> **Action requise 1**
Veuillez extraire de la lettre le passage situé entre « Cher Boris, j’ai » et « très proche). Bon. », bornes comprises.
> **Action requise 2**
Répondez à ces questions sur la lettre :
(a) Quel film de Truffaut a été vu ?
(b) Quelle œuvre de Claudel n'avait encore jamais été lue ?
(c) Quels métiers la lettre attribue-t-elle à Claire Ceira ?

> **Bloc de texte**
Popaul ?

 

 

 

Cher Boris, j’ai quelque retard, je crois, mais c’est que ça a pas mal tourné, la roue, ici, oui, centripète et centrifuge à la fois : déchirant.

 

J’ai pu voir Tirez sur le pianiste, grand film, les années 50 vraiment restituées, et les toutes premières années 60 : c’est que Truffaut en réalité filme ce qui est, ce qu’il a sous les yeux, pour moi ça gratte très avant dans le souvenir, et puis dès 1962 on basculera dans un autre monde, que le cinéma de Truffaut va faire voir tout de suite. Aznavour très bon, Bobby Lapointe bien comme vous disiez (articulant sa désarticulation), et Marie Dubois, pour qui j’ai toujours eu une attirance fraternelle très forte (je veux dire : je la sentais comme une sœur très proche). Bon.

 

Sinon, ça vous intéressera peut-être de savoir que j’ai essayé de relire quelqu’un dont nous n’avons pas du tout parlé, je crois, c’est à savoir Claudel, alias Mon Popaul. Partage de midi encore jamais lu. – Je repique ce que j’ai écrit presque tout de suite à une amie, Claire Ceira : « Belle image, celle du texte poétique comme test de Rorschach (Claire est psychiatre, pédopsychiatre – et poète) ! "une sorte de test de Rorschach en mots", écris-tu. Est-ce que ça rend la lecture plus difficile (on s’interrogeait sur le degré de difficulté de lecture de poèmes) ? oui, sans doute, mais le lecteur est en tout cas libre, libre de faire sa lecture, libre de son interprétation. Après, il ne faut pas se cacher que le "principe d’indétermination"  peut donner au poète un pouvoir de manipulation encore plus grand. Je le vois bien en relisant en ce moment Claudel, qui nous bluffe et gonfle – on peut aimer ça ! – Partage de midi en est un bel exemple ! Claudel nous manœuvre d’une main d’autant plus ferme qu’elle a l’air erratique... C’est une écriture bluffante, oui, vraiment, mélange de simplicité, de rudesse, de brutalité, même, avec des incorrections (dans les deux sens du terme), et d’une préciosité tordue, vicieuse et viciée... C’est une écriture qui semble s’adresser plutôt à des femmes, ou plutôt non : qui prend les hommes par leur côté femme... Je serais curieux de savoir si elle marche avec les femmes, je n’en suis pas sûr du tout ».

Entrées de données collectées

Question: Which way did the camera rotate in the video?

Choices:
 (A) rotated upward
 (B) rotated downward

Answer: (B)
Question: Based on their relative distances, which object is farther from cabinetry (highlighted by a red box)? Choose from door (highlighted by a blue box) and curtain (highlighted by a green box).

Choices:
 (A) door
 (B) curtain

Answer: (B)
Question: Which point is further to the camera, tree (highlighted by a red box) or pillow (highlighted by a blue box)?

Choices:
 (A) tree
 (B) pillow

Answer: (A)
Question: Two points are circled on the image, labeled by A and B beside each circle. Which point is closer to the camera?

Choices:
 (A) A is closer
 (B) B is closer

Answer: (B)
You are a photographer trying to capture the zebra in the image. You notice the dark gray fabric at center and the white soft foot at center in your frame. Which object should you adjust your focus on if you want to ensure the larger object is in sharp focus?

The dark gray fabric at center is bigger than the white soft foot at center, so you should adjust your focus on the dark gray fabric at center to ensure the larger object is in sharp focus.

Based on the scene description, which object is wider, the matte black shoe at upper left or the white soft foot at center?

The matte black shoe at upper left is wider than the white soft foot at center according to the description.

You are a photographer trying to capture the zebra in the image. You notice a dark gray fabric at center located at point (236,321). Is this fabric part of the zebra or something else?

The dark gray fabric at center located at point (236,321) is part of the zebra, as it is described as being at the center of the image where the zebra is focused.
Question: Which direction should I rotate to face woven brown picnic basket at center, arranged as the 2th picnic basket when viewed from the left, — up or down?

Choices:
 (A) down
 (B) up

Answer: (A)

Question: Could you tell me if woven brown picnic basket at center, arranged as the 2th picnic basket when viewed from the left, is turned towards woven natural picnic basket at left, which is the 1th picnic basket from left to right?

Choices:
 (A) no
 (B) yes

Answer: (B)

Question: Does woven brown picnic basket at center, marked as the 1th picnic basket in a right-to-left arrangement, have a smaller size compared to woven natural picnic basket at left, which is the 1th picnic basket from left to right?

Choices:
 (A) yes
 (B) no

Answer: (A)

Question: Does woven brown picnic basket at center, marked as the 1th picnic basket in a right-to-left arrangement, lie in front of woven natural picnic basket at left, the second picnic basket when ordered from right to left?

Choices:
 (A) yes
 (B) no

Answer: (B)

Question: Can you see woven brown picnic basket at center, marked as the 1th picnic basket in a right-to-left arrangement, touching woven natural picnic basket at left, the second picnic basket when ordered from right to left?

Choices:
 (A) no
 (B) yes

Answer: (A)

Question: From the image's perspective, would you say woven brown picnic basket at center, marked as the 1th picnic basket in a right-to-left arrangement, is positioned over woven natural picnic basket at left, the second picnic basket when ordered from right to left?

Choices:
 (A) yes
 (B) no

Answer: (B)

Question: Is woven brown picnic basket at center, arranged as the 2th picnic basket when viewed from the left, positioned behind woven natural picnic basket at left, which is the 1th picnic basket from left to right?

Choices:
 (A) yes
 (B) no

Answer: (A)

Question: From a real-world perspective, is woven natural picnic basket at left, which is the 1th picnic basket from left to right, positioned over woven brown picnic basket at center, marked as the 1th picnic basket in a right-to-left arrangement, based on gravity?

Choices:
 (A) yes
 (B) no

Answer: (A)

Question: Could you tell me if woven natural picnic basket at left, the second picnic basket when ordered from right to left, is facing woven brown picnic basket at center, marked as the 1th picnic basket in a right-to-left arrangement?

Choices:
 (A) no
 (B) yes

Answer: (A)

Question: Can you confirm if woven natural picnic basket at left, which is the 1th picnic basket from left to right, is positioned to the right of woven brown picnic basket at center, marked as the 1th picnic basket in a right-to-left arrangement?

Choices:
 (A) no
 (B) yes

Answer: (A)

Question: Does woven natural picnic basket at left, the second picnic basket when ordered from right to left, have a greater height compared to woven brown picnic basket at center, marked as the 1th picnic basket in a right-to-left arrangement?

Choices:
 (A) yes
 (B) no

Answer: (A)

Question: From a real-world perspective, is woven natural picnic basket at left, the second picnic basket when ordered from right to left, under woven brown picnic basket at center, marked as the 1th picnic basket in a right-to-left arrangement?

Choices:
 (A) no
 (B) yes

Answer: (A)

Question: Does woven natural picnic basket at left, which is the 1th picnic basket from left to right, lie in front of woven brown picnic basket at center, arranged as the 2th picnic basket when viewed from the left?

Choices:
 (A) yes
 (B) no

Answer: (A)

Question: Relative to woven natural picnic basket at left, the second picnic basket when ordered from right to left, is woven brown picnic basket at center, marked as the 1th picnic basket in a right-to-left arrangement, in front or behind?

> **Résultat 1**
Cher Boris, j’ai quelque retard, je crois, mais c’est que ça a pas mal tourné, la roue, ici, oui, centripète et centrifuge à la fois : déchirant.

 

J’ai pu voir Tirez sur le pianiste, grand film, les années 50 vraiment restituées, et les toutes premières années 60 : c’est que Truffaut en réalité filme ce qui est, ce qu’il a sous les yeux, pour moi ça gratte très avant dans le souvenir, et puis dès 1962 on basculera dans un autre monde, que le cinéma de Truffaut va faire voir tout de suite. Aznavour très bon, Bobby Lapointe bien comme vous disiez (articulant sa désarticulation), et Marie Dubois, pour qui j’ai toujours eu une attirance fraternelle très forte (je veux dire : je la sentais comme une sœur très proche). Bon.

> **Résultat 2**
(a) Tirez sur le pianiste
(b) Partage de midi
(c) Psychiatre, pédopsychiatre et poète